Buckingham Palace is now a museum and government office complex. The palace gardens are open to the public daily from 9:00 a.m. to 6:00 p.m., except for Christmas Day and New Year's Day. In winter, the main entrance on Green Street is closed, but there are side entrances located at the corner of Buckingham Palace Road and Victoria Street or at the corner of Carlton House Terrace and Piccadilly.
In summer, visitors can enjoy the palace lawns, which host many events including concerts, sports competitions, and exhibitions. The largest flower display in London is held in the palace grounds in late June/early July.
Gardens for ceremonies The South Lawn is framed by the White House's two ceremonial gardens (the Rose Garden and the Jacqueline Kennedy Garden). The Rose Garden (also known as "The President's Garden") is located on the west colonnade, immediately outside the Oval Office, south-west of the main home. According to research, having a successful kick is mostly determined by the proximal to distal sequencing of the leg parts. This is mostly studied in one plane of motion—the sagittal plane. The hip is flexed, and the knee is extended. The hip specifically stretches backwards when the knee flexes.

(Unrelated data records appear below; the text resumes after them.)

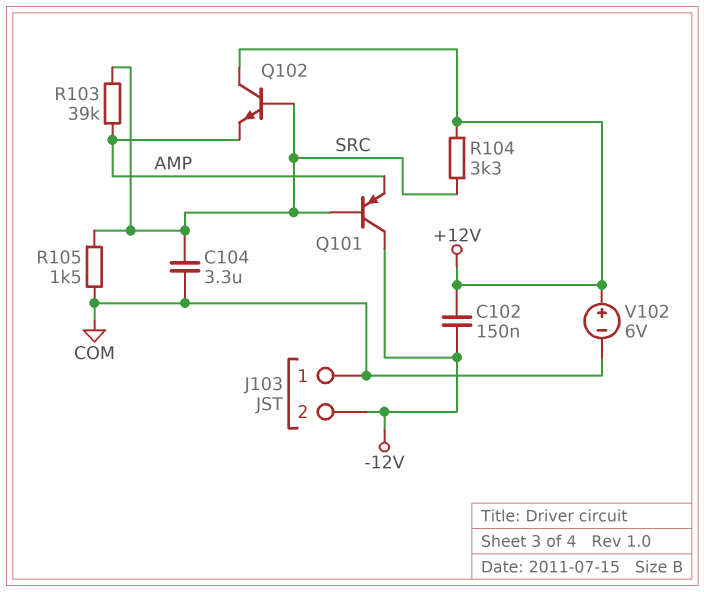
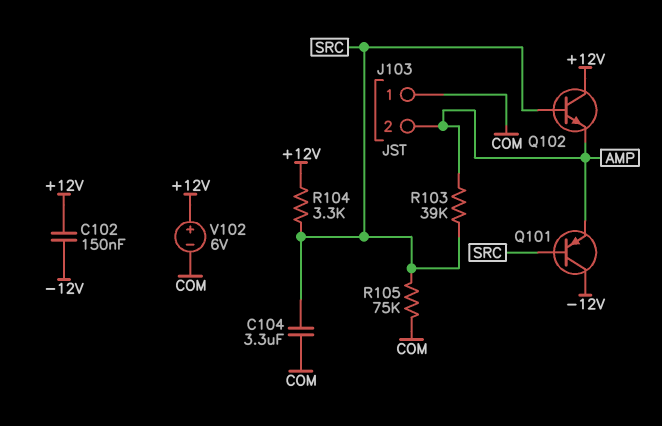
J103 pin 2: -12V -> AMP
R105: 1.5k (COM, SRC) -> 75k (COM, SRC)

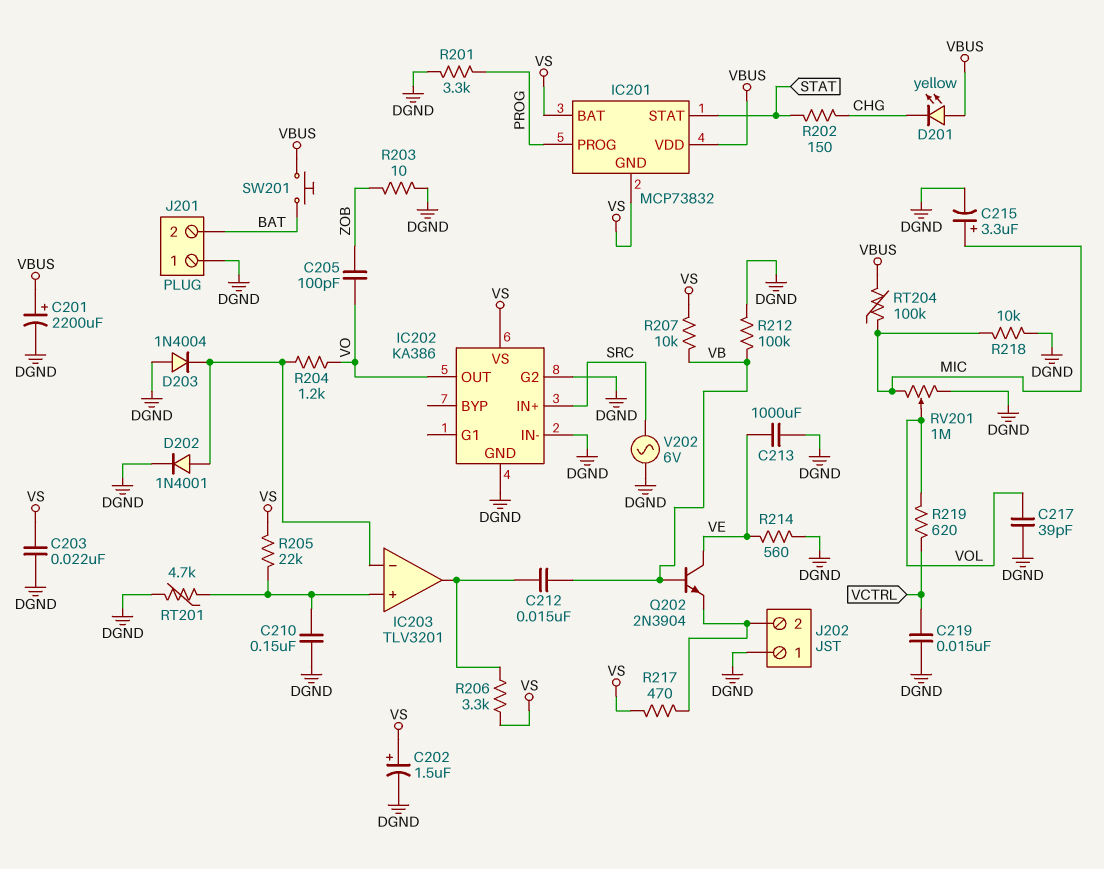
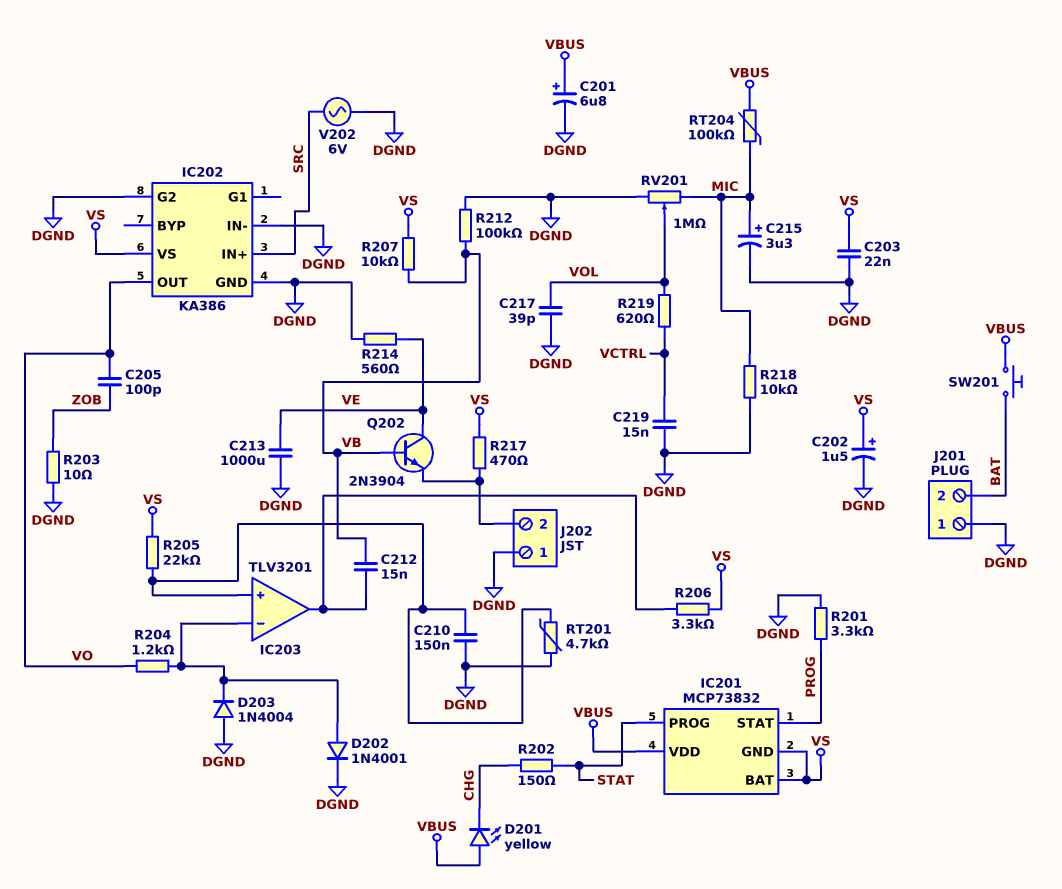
C201: 2200uF (plus VBUS, minus DGND) -> 6.8uF (plus VBUS, minus DGND)
IC201 pin PROG: PROG -> STAT
IC201 pin STAT: STAT -> PROG

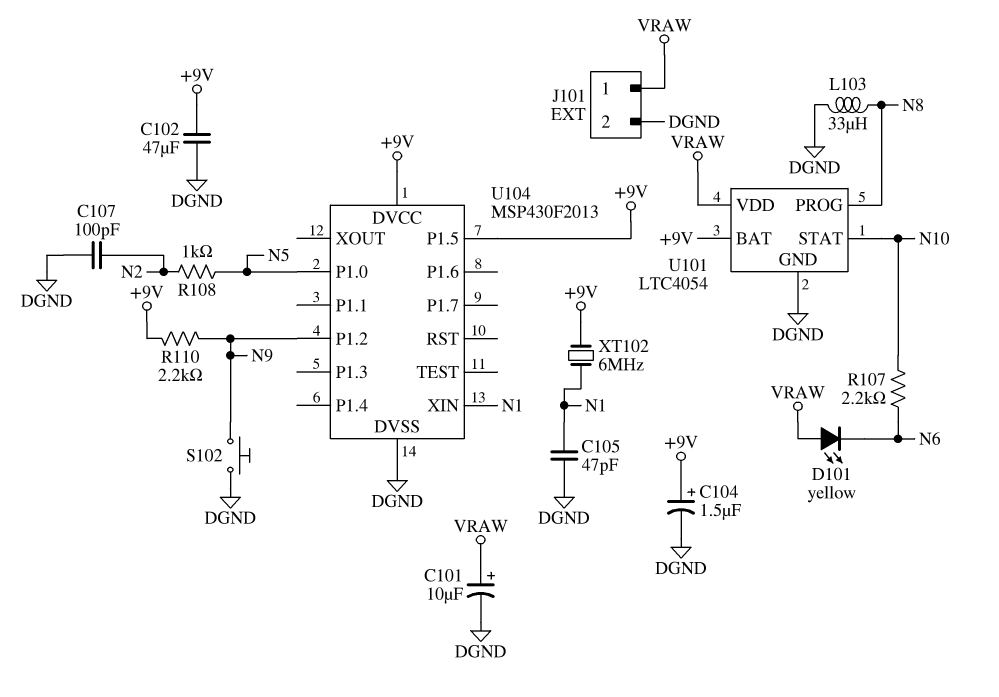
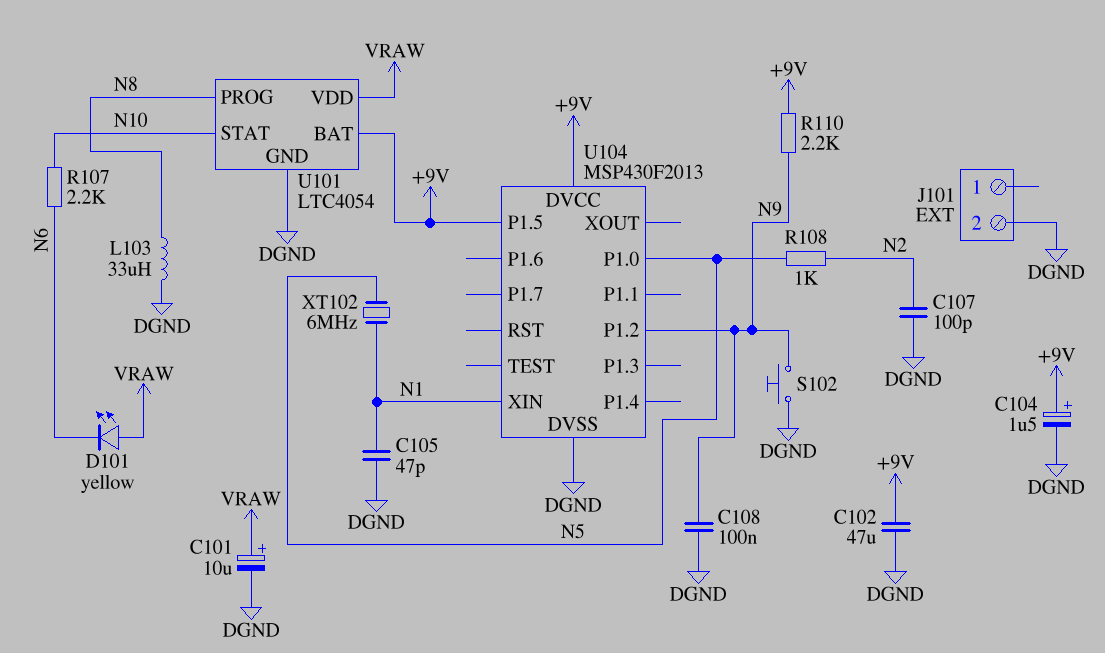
C108: none -> 100nF (DGND, N9)
J101 pin 1: VRAW -> none
XT102: 6MHz (+9V, N1) -> 6MHz (N1, N5)

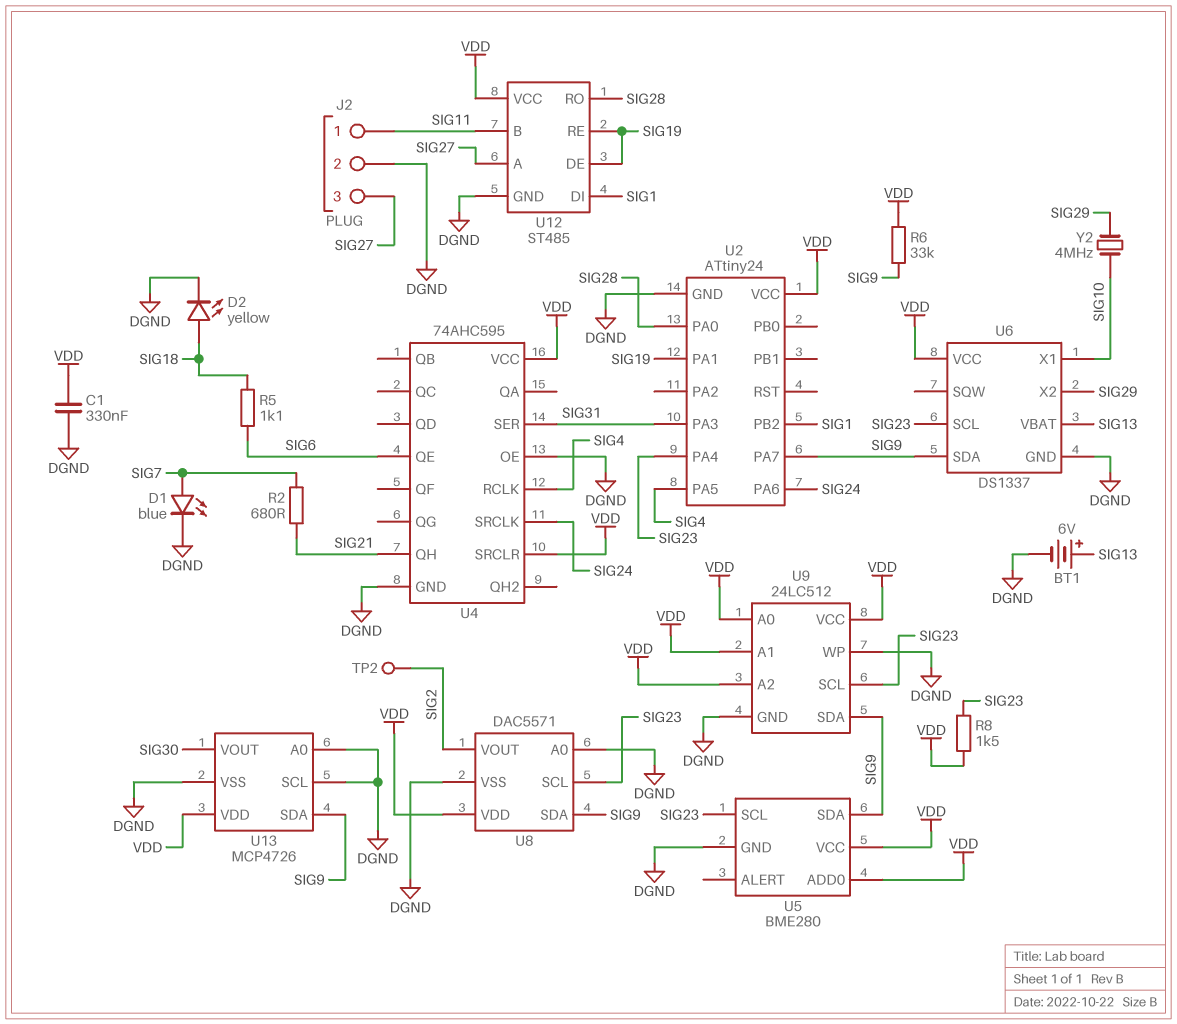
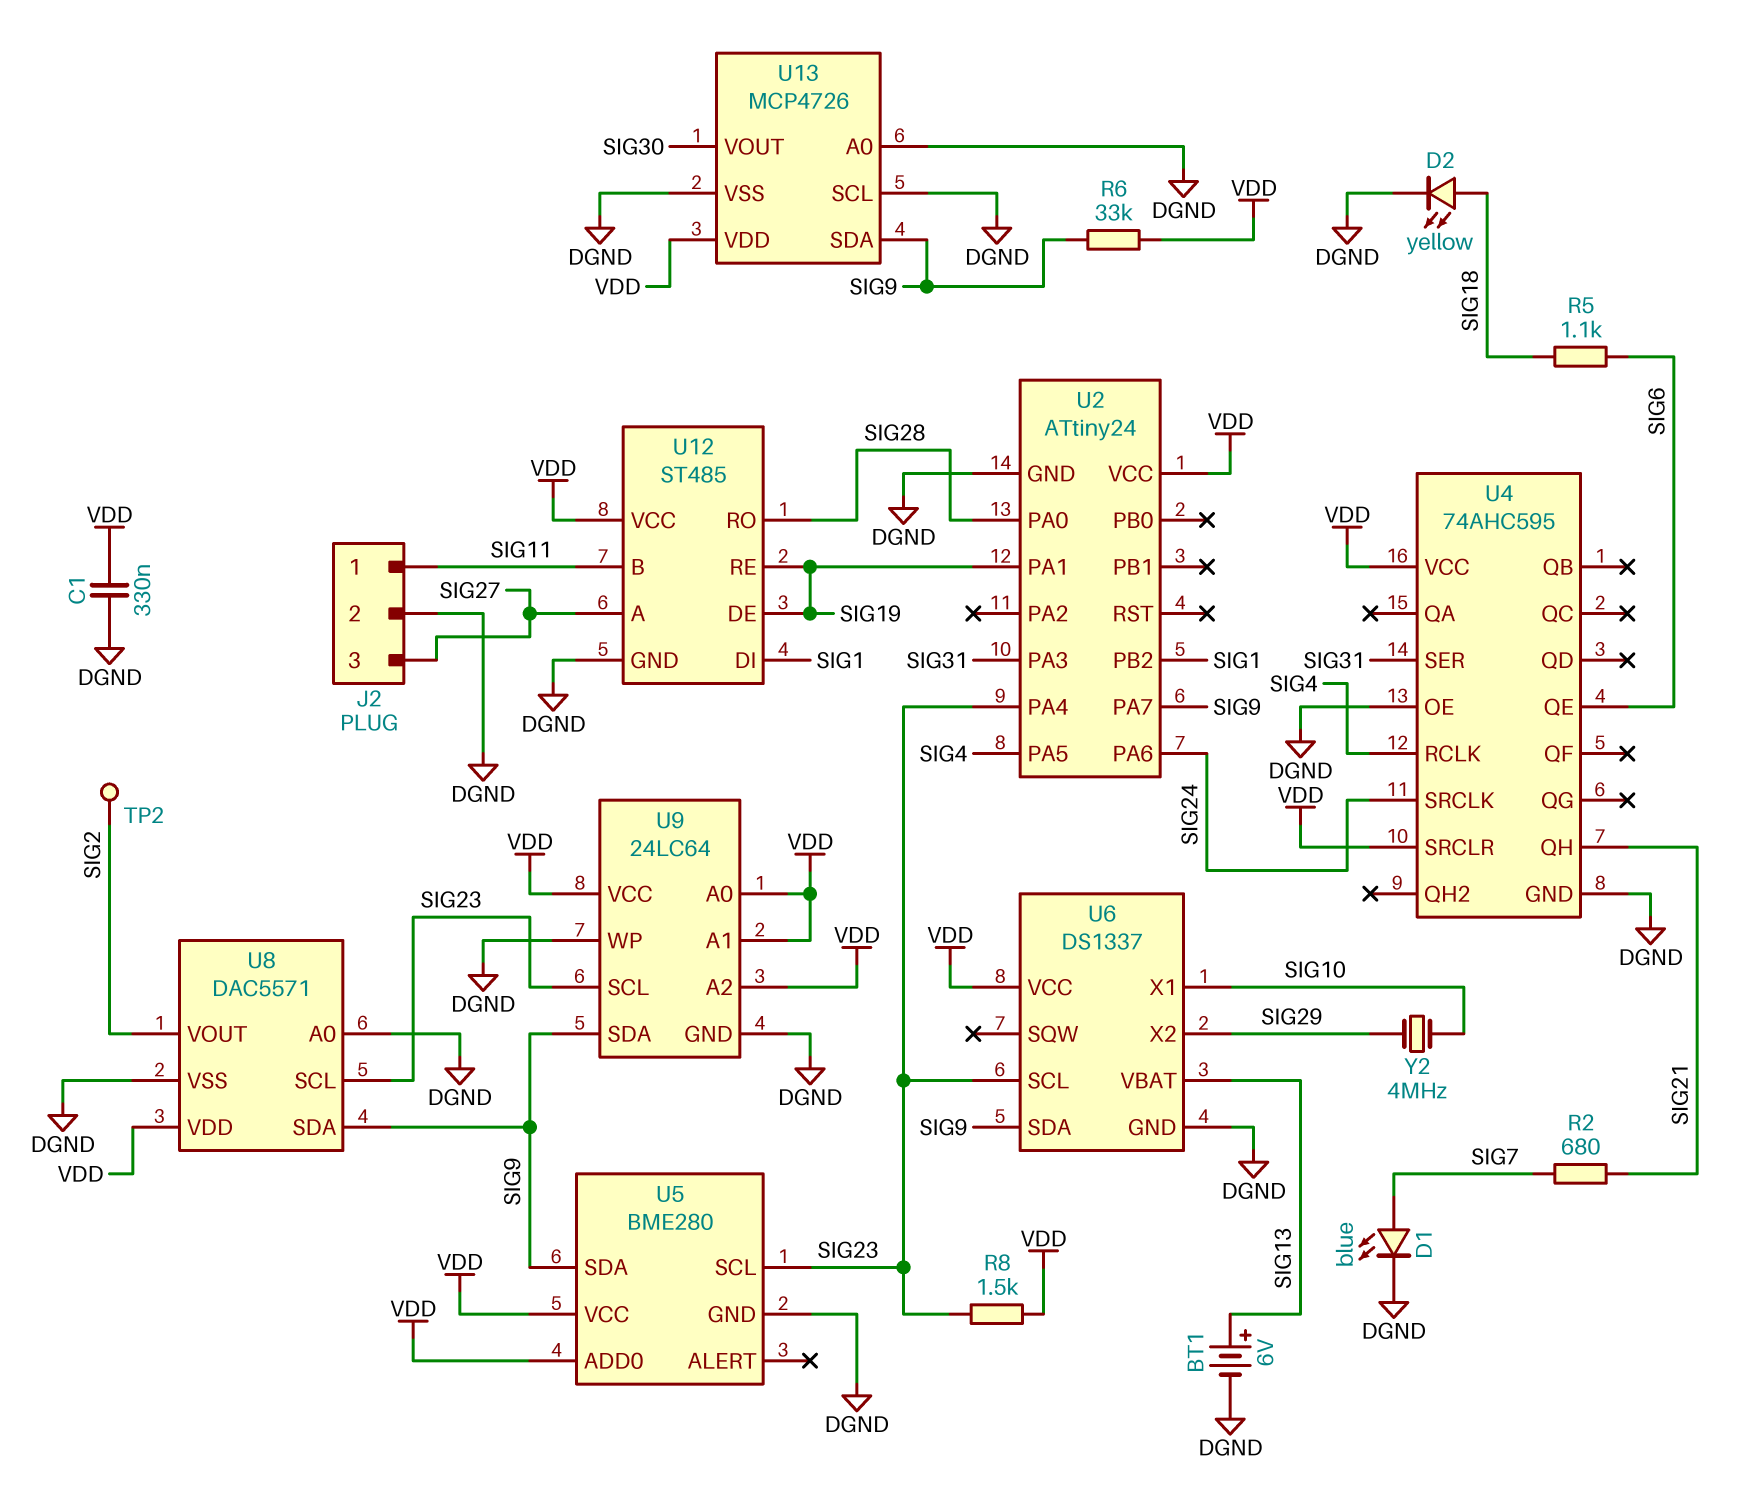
U9: 24LC512 -> 24LC64

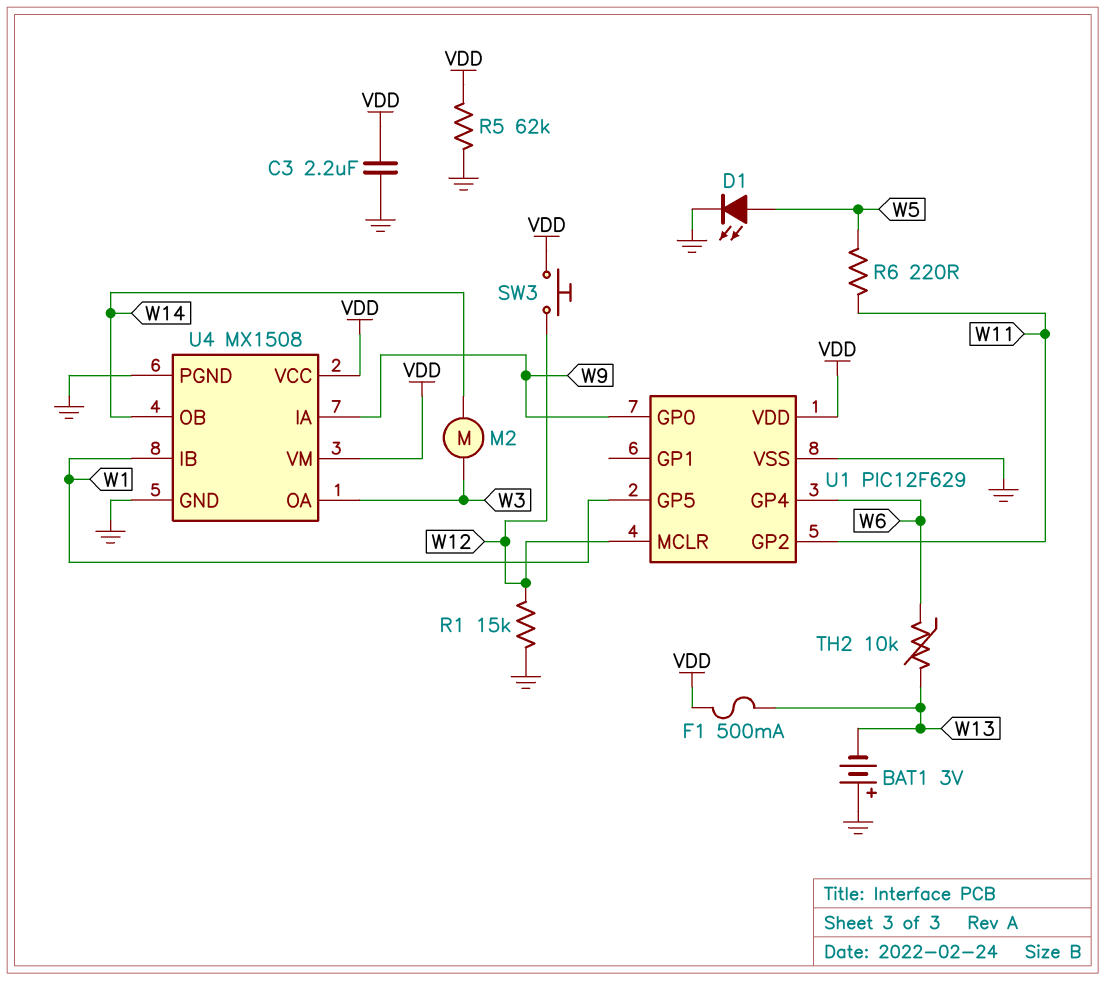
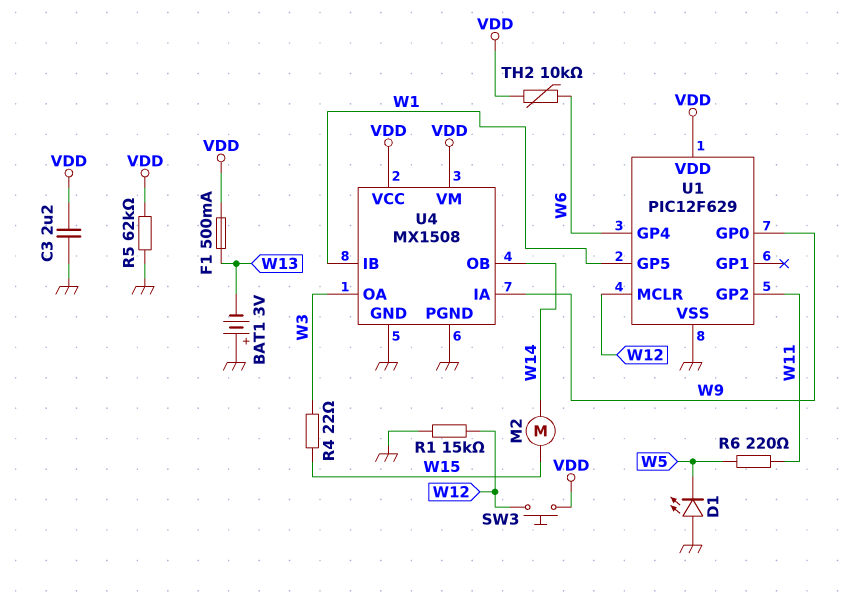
D1: LED (A W5, K GND) -> LED (A GND, K W5)
M2: motor (W3, W14) -> motor (W14, W15)
R4: none -> 22 (W3, W15)
TH2: 10k (W6, W13) -> 10k (VDD, W6)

In addition to the Rose Garden, the White House has a second garden for ceremonial purposes. The Jacqueline Kennedy Garden is located on the east colonnade, opposite the Oval Office. It was originally called the Congressional Garden but was renamed in honor of Jacqueline Kennedy Onassis's first visit to the White House as president's wife. She visited in 1961 and enjoyed helping plant the garden. The garden is quite small but contains several pieces of statuary including a representation of George Washington giving his farewell address on his retirement from office in 1796.
Both the Rose Garden and the Jacqueline Kennedy Garden are maintained by the National Park Service.